Author: P. L. Travers
Insight: There's something we've largely lost in modern parenting: the idea that kids need trusted adults beyond their immediate family. We've become protective to the point of isolation, shuttling children between scheduled activities and home, always with a parent present. But Travers understood something quieter—that a child needs to experience being known and valued by an adult who isn't obligated to love them, who chooses to take interest in who they're becoming. This changes how a kid sees themselves. A parent's love is assumed, even when it's generous and real. But when a teacher, neighbor, coach, or family friend shows up consistently, asks real questions, remembers what matters to you—that's different. It says: you're interesting enough for someone to notice. You exist beyond your family role.

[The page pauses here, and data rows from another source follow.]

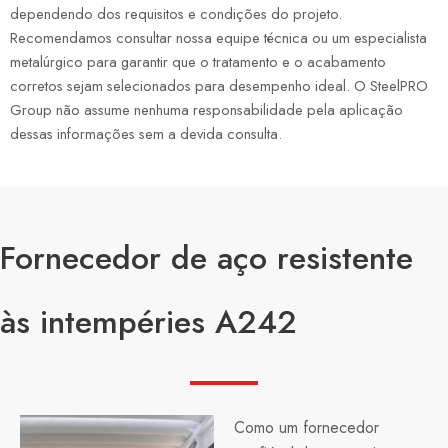
dependendo dos requisitos e condições do projeto.
Recomendamos consultar nossa equipe técnica ou um especialista
metalúrgico para garantir que o tratamento e o acabamento
corretos sejam selecionados para desempenho ideal. O SteelPRO
Group não assume nenhuma responsabilidade pela aplicação
dessas informações sem a devida consulta.
Fornecedor de aço resistente
às intempéries A242
Como um fornecedor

It builds a kind of confidence that comes from being witnessed outside the usual hierarchy. The tricky part is that this requires something scarcer than money: adults who have actual time and presence to give. It means teachers not overwhelmed, communities where people know each other's kids, a culture that doesn't view grown-up attention to children with suspicion. But if we can create those spaces, we give children something their peers alone can never provide: proof that they matter to the wider world.